Patulin is a mycotoxin produced mainly by Penicillium expansum that commonly contaminates apples. Studies with fungi or animals have demonstrated that patulin has a broad spectrum of toxicity, including mutagenicity, teratogenicity, and carcinogenicity. In human beings, it has caused nausea, vomiting and gastrointestinal disturbance. In the United States, the Office of Environmental Health Hazard Assessment has announced that patulin is a potential carcinogen. It is regulated for apple juice in several European countries at a maximum permitted level of 50 μg/L, as suggested by the World Health Organization.

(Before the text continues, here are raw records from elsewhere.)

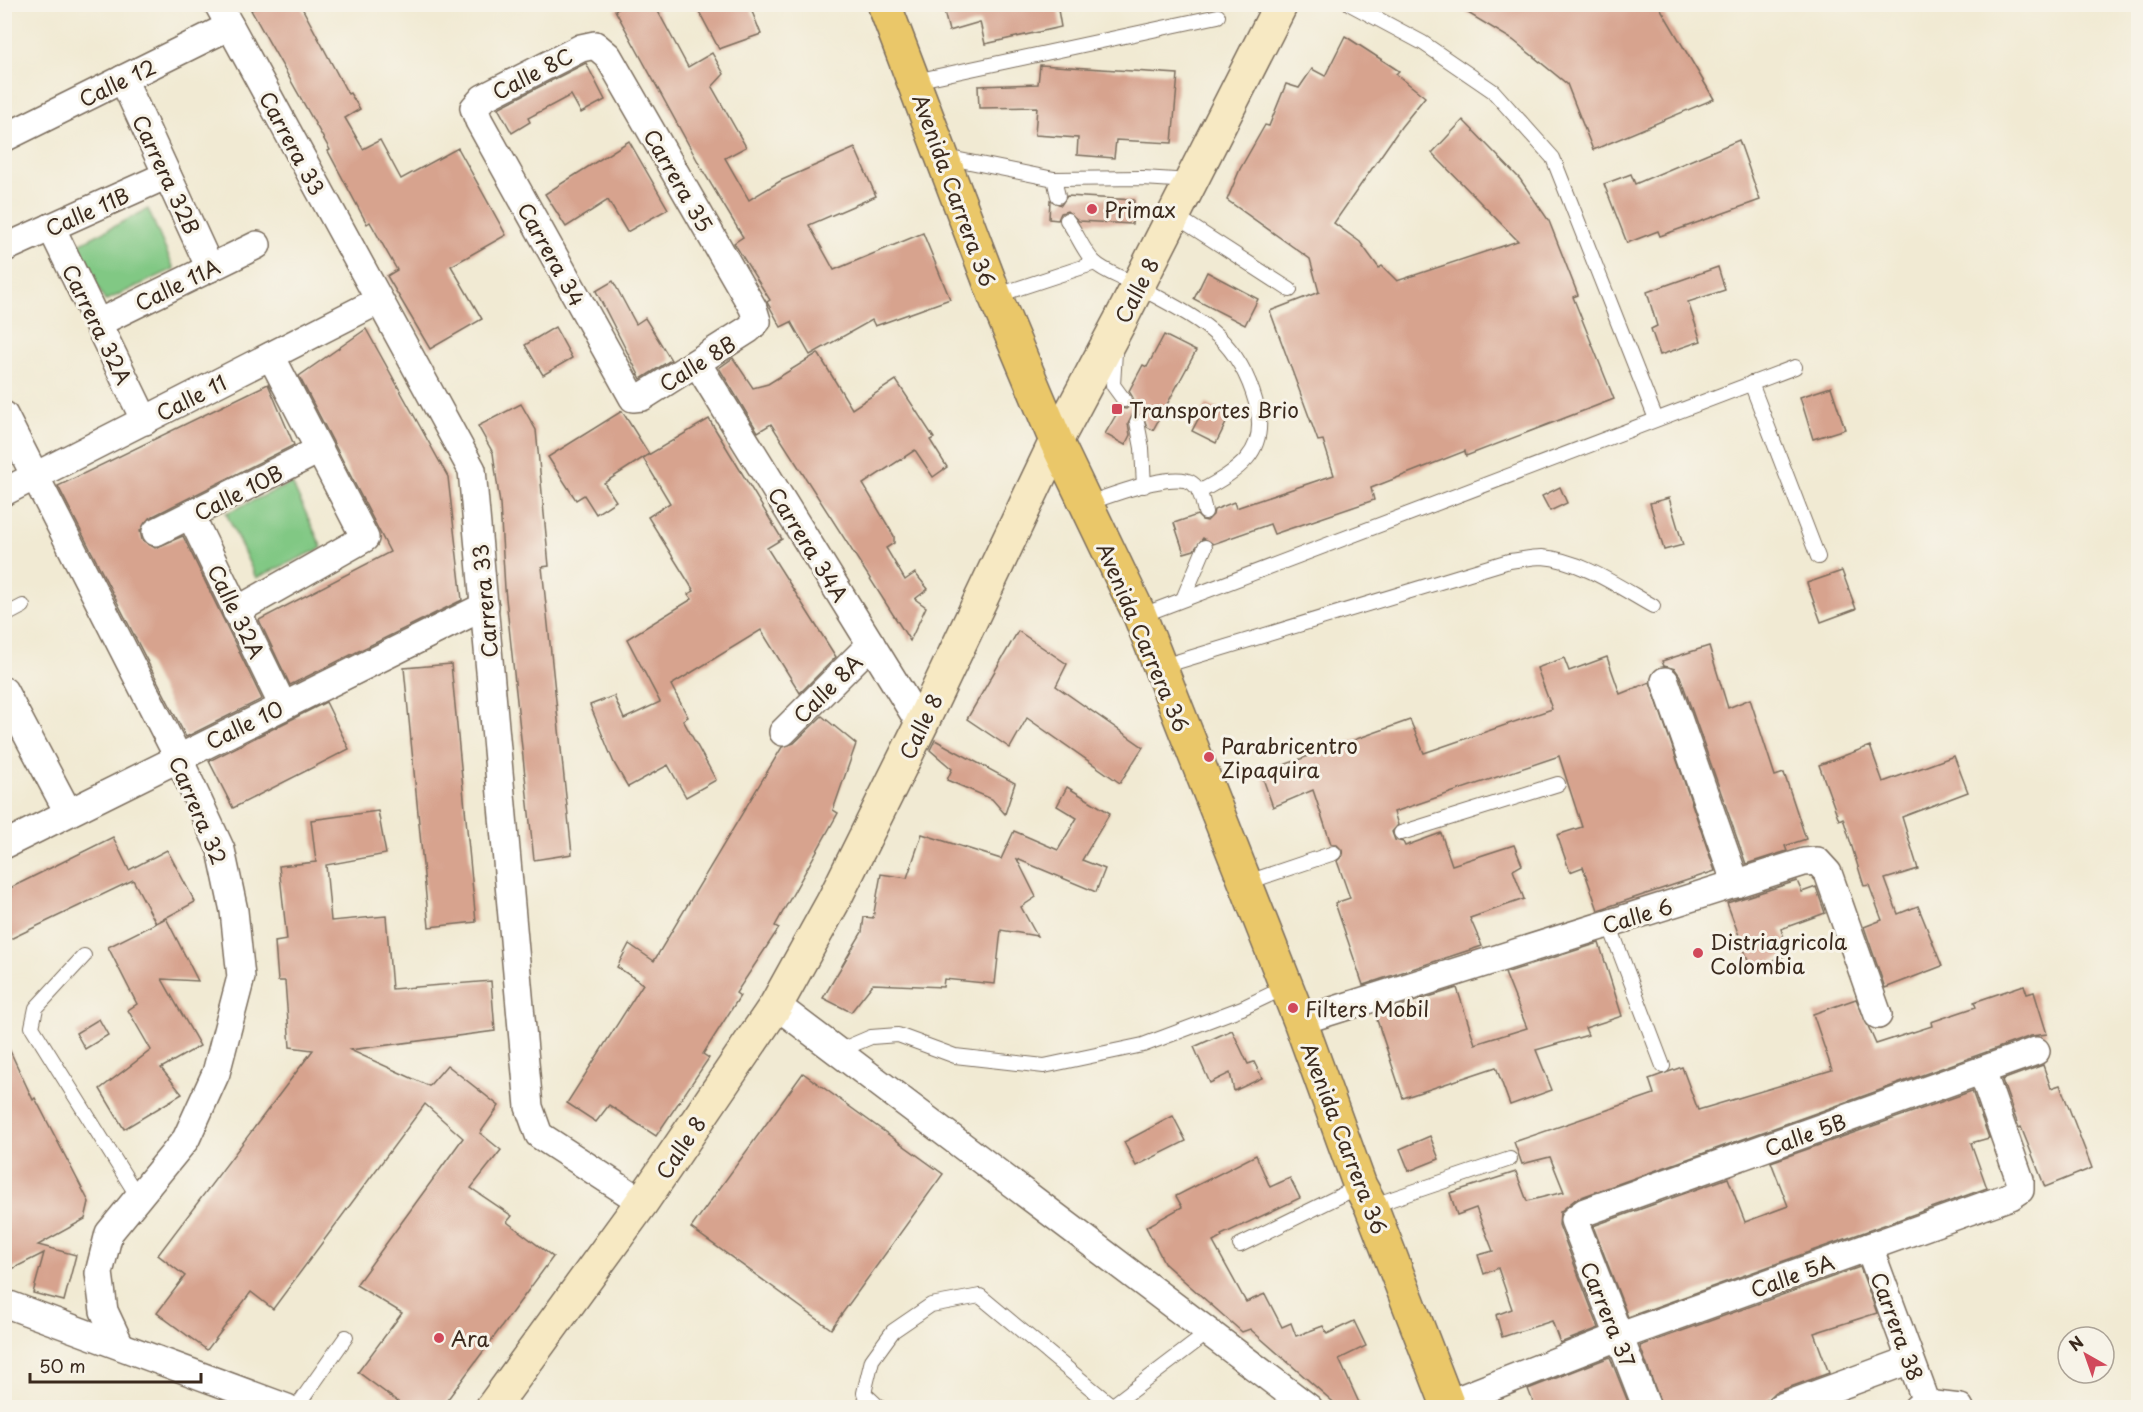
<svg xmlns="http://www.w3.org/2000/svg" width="2143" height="1412" font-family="'Playpen Sans',sans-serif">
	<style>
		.green { fill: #81c884; stroke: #5e7951; stroke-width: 1.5 }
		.building { fill: #d7a38e }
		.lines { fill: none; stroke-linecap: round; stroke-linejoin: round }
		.service-casing { stroke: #7b6d5d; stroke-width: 16 }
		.minor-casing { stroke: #7b6d5d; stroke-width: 30 }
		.secondary-casing { stroke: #7b6d5d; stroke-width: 36 }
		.primary-casing { stroke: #7b6d5d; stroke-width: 36 }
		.service { stroke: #fff; stroke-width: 14 }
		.minor { stroke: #fff; stroke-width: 27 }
		.secondary { stroke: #f7e9c3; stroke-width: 33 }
		.primary { stroke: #eac769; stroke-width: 33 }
		.poi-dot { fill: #d1495b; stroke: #f7f3e8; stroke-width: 2 }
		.labels { text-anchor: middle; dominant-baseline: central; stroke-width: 6; stroke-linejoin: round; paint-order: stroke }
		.street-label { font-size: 21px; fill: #3b2a1e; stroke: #f7f3e8 }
		.poi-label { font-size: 21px; fill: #3b2a1e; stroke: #f7f3e8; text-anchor: start }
	</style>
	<rect width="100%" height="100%" fill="#f7f3e8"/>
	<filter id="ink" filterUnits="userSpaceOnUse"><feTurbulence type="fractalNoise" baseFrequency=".0167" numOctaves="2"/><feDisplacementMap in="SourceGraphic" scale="12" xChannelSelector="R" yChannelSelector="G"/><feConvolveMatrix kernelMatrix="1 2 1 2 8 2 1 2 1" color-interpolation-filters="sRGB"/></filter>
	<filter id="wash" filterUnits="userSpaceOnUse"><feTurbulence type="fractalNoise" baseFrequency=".008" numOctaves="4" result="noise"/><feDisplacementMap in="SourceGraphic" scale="24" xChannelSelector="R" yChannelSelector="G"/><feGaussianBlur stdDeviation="1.35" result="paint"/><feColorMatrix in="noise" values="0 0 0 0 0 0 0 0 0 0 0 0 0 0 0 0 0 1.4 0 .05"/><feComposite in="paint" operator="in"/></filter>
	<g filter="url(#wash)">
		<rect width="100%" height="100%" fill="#f1ead3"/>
		<g class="green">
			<path d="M148,209L174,269L105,301L77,245Z"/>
			<path d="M292,483L322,548L256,578L226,513Z"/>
		</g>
		<g id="blocks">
			<g class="building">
				<path d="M262,4H300L348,94L350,93L360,109L345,118L363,149L380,140L401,179L458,148L506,235L451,266L482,319L430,349L387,276L397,270L370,222L367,224L328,151L330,150L251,10Z"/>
				<path d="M626,4H654L688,67L712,53L724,74L712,87L746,147L725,158L749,200L782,180L855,148L876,196L809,225L834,270L923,233L950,299L875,326L872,320L810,355L791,322L781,327L767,302L770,300L734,243L743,237L703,171L615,10Z"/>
				<path d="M695,4H749L761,34L719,49Z"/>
				<path d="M942,4H1057L1061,27L985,44L980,22L949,31Z"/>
				<path d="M1453,4H1658L1714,99L1593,150L1567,84L1513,40Z"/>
				<path d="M1345,36L1399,71L1396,74L1425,97L1401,127L1334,223L1360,242L1379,268L1382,266L1397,281L1518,241L1432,153L1463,120L1520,179L1549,221L1578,295L1573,297L1614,399L1466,456L1465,451L1371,488L1374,500L1274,534L1270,524L1213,544L1203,538L1194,550L1184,553L1174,523L1197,515L1202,520L1207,521L1213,515L1214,510L1234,502L1236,508L1334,475L1323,440L1318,441L1270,311L1319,292L1310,259L1227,200L1240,169L1265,125L1269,126L1286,84L1299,88L1312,69L1325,76Z"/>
				<path d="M586,63L605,100L581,113L571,95L528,118L530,122L512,133L498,108Z"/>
				<path d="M1040,65L1178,74L1172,143L1116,140L1114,158L1077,155L1078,138L1035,135L1037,107L979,108L978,86L1038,84Z"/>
				<path d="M1739,140L1760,200L1660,236L1658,231L1627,243L1604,184L1631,174L1635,184Z"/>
				<path d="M629,141L668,209L627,232L608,200L566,227L545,194Z"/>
				<path d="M1067,196L1134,200L1132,224L1079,221L1067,211L1061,213L1058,220L1049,219L1050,200L1061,205Z"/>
				<path d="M1718,267L1725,290L1688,302L1701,341L1660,355L1651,329L1657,326L1647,292Z"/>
				<path d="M1207,272L1258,299L1245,325L1194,299Z"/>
				<path d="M613,281L636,324L645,318L671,360L641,379L596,291Z"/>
				<path d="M555,327L572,358L543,375L525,345Z"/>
				<path d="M366,329L448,477L462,600L290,685L259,620L390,552L299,376Z"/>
				<path d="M1164,335L1196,351L1153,430L1147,427L1143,416L1132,415L1128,423L1130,435L1125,445L1105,434L1120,408L1126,409L1132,404L1133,398L1129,391L1143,365L1147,367Z"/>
				<path d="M818,353L852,409L896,380L934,438L930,440L947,467L933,477L915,450L863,484L894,536V543L886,548L905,580L915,573L928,589L915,599L926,607L910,641L771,424L758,432L719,368L733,358L753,388L768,384Z"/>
				<path d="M268,384L294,445L149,518L140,531L142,540L155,548L183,536L262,699L186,737L58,486Z"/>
				<path d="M1831,387L1845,429L1813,439L1800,397Z"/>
				<path d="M521,404L536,430L549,566L542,567L572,854L534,860L505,589L500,504L493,453L478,426Z"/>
				<path d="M1206,404L1230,415L1216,443L1192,431Z"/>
				<path d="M622,411L649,454L604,483L616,501L596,514L584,495L576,500L548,457Z"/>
				<path d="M709,419L782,539L767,548L836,657L800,693L761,630L671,685L688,717L683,720L716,780L686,797L668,765L628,787L614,763L590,705L614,696L624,719L660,702L627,639L692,599L688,594L694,591L648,517L670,503L643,458Z"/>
				<path d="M1560,487L1567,503L1550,511L1542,496Z"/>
				<path d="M1669,498L1683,545L1664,550L1650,503Z"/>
				<path d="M1842,571L1856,609L1821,622L1807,583Z"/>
				<path d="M1018,631L1067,664L1056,686L1143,747L1120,783L1027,718L1010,748L967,719Z"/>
				<path d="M1709,646L1728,708L1750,699L1775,776L1784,773L1806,839L1785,846L1787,851L1746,864L1680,676L1675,669L1664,666L1662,661Z"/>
				<path d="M1607,657L1620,694L1650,682L1715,871L1598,910L1583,867L1570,872L1557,835L1582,827L1559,756L1394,812L1398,825L1392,832L1395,840L1403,842L1405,846L1441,833L1452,865L1514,845L1522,865L1513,870L1524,899L1470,918L1482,946L1363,985L1335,903L1350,898L1337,861L1343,855L1342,850L1336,844H1331L1313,790L1273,807L1261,773L1410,720L1424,753L1552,709L1537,668L1564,658L1569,671Z"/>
				<path d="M451,664L476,922L429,927L404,668Z"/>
				<path d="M326,702L349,749L233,808L209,761Z"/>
				<path d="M822,716L856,744L833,810L838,813L775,926L779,928L736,993L740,996L703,1054L709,1058L656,1136L609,1105L596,1122L567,1103L643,984L617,967L629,944L654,961L782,747L794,743Z"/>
				<path d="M935,740L1015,783L1005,814L992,799L947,780L952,769L930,750Z"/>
				<path d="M1870,746L1883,782L1954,756L1968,792L1902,817L1918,869L1885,879L1898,914L1918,906L1942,966L1885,988L1864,927L1882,920L1869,885L1864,886L1843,818L1839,820L1819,765Z"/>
				<path d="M1067,787L1110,813L1082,860L1105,869L1096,892L1017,859L1036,897L1021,907L1037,936L1001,930L995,984L944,979L943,987L873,984L851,1012L823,998L862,932L864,917L873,918L881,874L907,878L922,834L1001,859L1014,831L1058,850L1077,818L1057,806Z"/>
				<path d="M378,811L386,854L326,865L331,921L386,916L392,989L491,981L495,1031L350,1050L429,1086L447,1065L499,1106L480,1133L501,1150L471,1188L512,1216L507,1222L553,1257L442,1407H405L358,1372L402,1313L356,1285L463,1138L425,1104L273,1309L251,1292L207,1350L157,1313L185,1276L158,1255L313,1050L290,1047L285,981H278L275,942L287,940L279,866L316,862L311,820Z"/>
				<path d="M113,837L129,870L167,850L195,902L156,923L133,880L4,942V891Z"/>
				<path d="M1797,881L1802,892L1816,887L1825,913L1781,929L1790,954L1751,968L1727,903Z"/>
				<path d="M166,918L198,981L162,979L200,1046L161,1068L182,1094L124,1129L100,1089L151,1050L128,1010L137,1004L108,947Z"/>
				<path d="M1599,943L1622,1016L1585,1028L1588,1035L1536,1050L1552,1090L1510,1105L1496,1067L1403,1098L1375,1014L1457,988L1475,1044L1527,1028L1505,973Z"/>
				<path d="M2024,985L2027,994L2034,992L2047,1034L2031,1036L1576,1199L1560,1212L1559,1225L1599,1328L1560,1343L1552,1321L1502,1337L1496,1315L1512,1309L1498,1268L1484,1274L1478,1255L1493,1251L1476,1208L1457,1215L1450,1193L1516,1172L1527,1201L1564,1192L1550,1157L1522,1164L1514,1142L1654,1094L1649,1079L1682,1067L1698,1110L1832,1070L1813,1014L1856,999L1876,1044L1932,1026L1931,1022L1976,1007L1974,1002Z"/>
				<path d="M99,1019L108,1035L85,1049L76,1033Z"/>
				<path d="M1232,1030L1248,1064L1254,1062L1262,1078L1234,1091L1230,1073L1210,1083L1194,1047Z"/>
				<path d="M4,1038L33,1100L35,1098L89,1202L85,1219L38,1245L76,1255L64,1301L33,1293L44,1253L4,1273Z"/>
				<path d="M2043,1065L2051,1088L2060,1085L2092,1168L2045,1187L2021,1127L2019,1128L2002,1080Z"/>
				<path d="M803,1073L943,1174L831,1329L691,1228Z"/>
				<path d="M1972,1091L1989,1138L1971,1143L1987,1188L1628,1317L1593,1226L1728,1178L1745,1222L1788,1206L1771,1162Z"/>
				<path d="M1173,1116L1186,1141L1136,1166L1124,1142Z"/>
				<path d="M1430,1136L1439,1159L1409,1171L1400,1149Z"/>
				<path d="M1256,1155L1270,1187L1290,1178L1300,1198L1221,1235L1222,1237L1213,1242L1246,1302L1265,1294L1282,1327L1291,1323L1296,1336L1323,1326L1327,1334L1354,1321L1366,1346L1339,1359L1361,1407H1339L1250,1329L1242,1332L1165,1264L1146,1227L1182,1207L1176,1196Z"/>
				<path d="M1860,1267L1877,1313L1814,1333L1829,1373L1774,1393L1765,1402L1751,1407H1662L1640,1346Z"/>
				<path d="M1610,1357L1630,1407H1535L1528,1389Z"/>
			</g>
		</g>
	</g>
	<g filter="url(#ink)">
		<use href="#blocks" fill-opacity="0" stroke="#7b6d5d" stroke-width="1.5"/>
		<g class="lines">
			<g class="service-casing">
				<g id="service">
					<path d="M1350,4L1423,43L1493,91L1553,158L1656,419"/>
					<path d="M915,81L1218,16"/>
					<path d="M945,157L1054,179L1143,178L1191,181"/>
					<path d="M1054,179L1058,196"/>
					<path d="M1174,215L1290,290"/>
					<path d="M1067,220C1077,233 1083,251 1094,262C1103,271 1119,276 1130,282C1190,316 1236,330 1256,403C1270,453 1237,471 1199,492"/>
					<path d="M995,296L1095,263"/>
					<path d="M1115,352L1113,385L1124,400"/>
					<path d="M1751,383L1818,557"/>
					<path d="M1137,422L1142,448L1144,486"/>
					<path d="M1085,504C1108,497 1173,470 1192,483C1201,489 1203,503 1205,512"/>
					<path d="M1183,599L1205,547"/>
					<path d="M4,616L23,606"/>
					<path d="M1140,616L1795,367"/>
					<path d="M1160,667L1509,561C1520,560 1531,557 1542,557C1581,560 1619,587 1653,606"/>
					<path d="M1401,833L1558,784"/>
					<path d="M1245,883L1334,853"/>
					<path d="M1609,924L1663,1066"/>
					<path d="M84,956L36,1008L32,1027L138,1197"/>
					<path d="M838,1051L871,1037L898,1035L955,1056L1044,1066L1143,1045L1242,1008L1286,987"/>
					<path d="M1371,1206L1510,1159"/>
					<path d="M1240,1245L1360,1186"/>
					<path d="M296,1408L346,1337"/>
					<path d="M880,1408L864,1393L872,1360L893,1331L931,1305L980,1296L1111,1405"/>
					<path d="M1109,1408L1209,1332"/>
				</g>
			</g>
			<g class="minor-casing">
				<g id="minor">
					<path d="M218,4L472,470L529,1107L539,1135L642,1202"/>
					<path d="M595,45L608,56L753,308L757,321L749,329L642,397L633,398L479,121L474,108L483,98L581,48Z"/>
					<path d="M123,79L210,268"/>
					<path d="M4,138L230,26"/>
					<path d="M51,227L145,421"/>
					<path d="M7,247L167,175"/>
					<path d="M98,323L257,245"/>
					<path d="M697,363L921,725"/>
					<path d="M4,415L178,757L221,850L234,911L241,977L216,1073L186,1139L109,1233L99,1273L104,1311L120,1345"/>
					<path d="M4,492L378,301"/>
					<path d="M191,516L283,706"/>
					<path d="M156,532L319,450"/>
					<path d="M236,611L365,538L271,356"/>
					<path d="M1665,681L1736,884"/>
					<path d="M4,691L68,812"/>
					<path d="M783,732L871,644"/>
					<path d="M4,845L485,606"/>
					<path d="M776,1005L1309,1408"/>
					<path d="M1300,1021L1804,862L1817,861L1828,873L1878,1015"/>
					<path d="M1869,1247L1927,1404"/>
					<path d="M4,1303L287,1408"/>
					<path d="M1447,1404L1618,1337L2011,1196L2020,1190V1180L1982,1071"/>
					<path d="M1647,1408L1574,1220L1585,1212L2036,1051"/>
					<path d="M1779,1408L1910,1360"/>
					<path d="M1917,1408L1927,1404L1960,1408"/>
				</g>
			</g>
			<g class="secondary-casing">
				<path id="secondary" d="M492,1408L642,1202L776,1005L833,902L921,725L1056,441L1120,321L1281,4"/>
			</g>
			<g class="primary-casing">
				<path id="primary" d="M884,4L995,296L1056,441L1140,616L1300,1021L1360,1186L1371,1206L1449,1408"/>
			</g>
			<use href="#service" class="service"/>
			<use href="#minor" class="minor"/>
			<use href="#secondary" class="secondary"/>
			<use href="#primary" class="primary"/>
		</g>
	</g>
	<g class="poi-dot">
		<circle cx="1092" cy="209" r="6"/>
		<rect x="1111" y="403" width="12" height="12" rx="3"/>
		<circle cx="1209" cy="757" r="6"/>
		<circle cx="1698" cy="953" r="6"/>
		<circle cx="1293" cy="1008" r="6"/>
		<circle cx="439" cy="1338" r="6"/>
	</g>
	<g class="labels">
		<g class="street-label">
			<text transform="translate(532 73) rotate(-27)">Calle 8C</text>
			<text transform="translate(117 82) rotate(-26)">Calle 12</text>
			<text transform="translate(293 143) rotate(62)">Carrera 33</text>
			<text transform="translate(167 174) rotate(65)">Carrera 32B</text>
			<text transform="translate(679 180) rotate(60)">Carrera 35</text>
			<text transform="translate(955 190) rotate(70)">Avenida Carrera 36</text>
			<text transform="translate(87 211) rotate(-24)">Calle 11B</text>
			<text transform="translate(552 254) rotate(61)">Carrera 34</text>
			<text transform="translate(177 284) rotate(-26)">Calle 11A</text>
			<text transform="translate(1136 290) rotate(-63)">Calle 8</text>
			<text transform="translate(98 324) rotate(64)">Carrera 32A</text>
			<text transform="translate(697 363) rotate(-32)">Calle 8B</text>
			<text transform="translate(191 397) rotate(-27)">Calle 11</text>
			<text transform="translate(238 492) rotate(-27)">Calle 10B</text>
			<text transform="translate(809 544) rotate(58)">Carrera 34A</text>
			<text transform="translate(484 601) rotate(-95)">Carrera 33</text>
			<text transform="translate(237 611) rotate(64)">Calle 32A</text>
			<text transform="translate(1144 637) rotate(67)">Avenida Carrera 36</text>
			<text transform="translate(827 688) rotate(-45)">Calle 8A</text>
			<text transform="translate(244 724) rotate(-26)">Calle 10</text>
			<text transform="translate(920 726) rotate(-64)">Calle 8</text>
			<text transform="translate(199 810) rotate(67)">Carrera 32</text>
			<text transform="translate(1637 915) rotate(-17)">Calle 6</text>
			<text transform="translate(1805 1134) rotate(-20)">Calle 5B</text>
			<text transform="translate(1345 1138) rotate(69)">Avenida Carrera 36</text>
			<text transform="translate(680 1147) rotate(-56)">Calle 8</text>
			<text transform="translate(1792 1275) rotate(-20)">Calle 5A</text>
			<text transform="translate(1609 1314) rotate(68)">Carrera 37</text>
			<text transform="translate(1898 1326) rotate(70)">Carrera 38</text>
		</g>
		<g class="poi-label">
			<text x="1104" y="209">Primax</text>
			<text x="1129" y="409">Transportes Brio</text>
			<text x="1221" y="745">Parabricentro<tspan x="1221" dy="24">Zipaquira</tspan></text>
			<text x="1710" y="941">Distriagricola<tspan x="1710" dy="24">Colombia</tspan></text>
			<text x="1305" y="1008">Filters Mobil</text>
			<text x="451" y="1338">Ara</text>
		</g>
	</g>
	<rect width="2143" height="1412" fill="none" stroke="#f7f3e8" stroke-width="24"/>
	<g transform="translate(2086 1355) rotate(320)"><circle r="28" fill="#f7f3e8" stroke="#aca397" stroke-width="1.5"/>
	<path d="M0-4.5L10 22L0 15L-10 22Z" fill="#d1495b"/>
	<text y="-9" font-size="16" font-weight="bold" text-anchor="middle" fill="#3b2a1e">N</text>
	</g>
	<path d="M30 1373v9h171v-9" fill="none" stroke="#3b2a1e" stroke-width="3"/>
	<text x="39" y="1373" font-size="18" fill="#3b2a1e" stroke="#f7f3e8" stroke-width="4.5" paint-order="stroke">50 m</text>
</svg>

In the present study, patulin was extracted with ethyl acetate and was then cleaned up by extraction with sodium carbonate solution. Patulin was determined after reverse phase HPLC on a C18 column with UV detection at 276 nm. The linear regression coefficient of the standard curve (Y= 0.013333X + 0.014789) for patulin at concentrations ranging from 1 to 2000 μg/L was 0.999995. The recovery rates for patulin at 20, 50, 100 and 200 μg/L ranged from 93.1% to 96.6% with a coefficient of variation less than 3.0%. The instrument detection limit was 0.05 ng and quantification limit was 15 μg/L. A survey with 105 retailed pure apple juice and apple juice containing mixed juice samples showed that 93 samples (88.5%) were negative for patulin and only 12 pure apple juice samples (11.4%) contained patulin at concentrations ranging from 15.4 to 39.9 μg/L. All of the detected samples contained patulin were below the level suggested by the World Health Organization.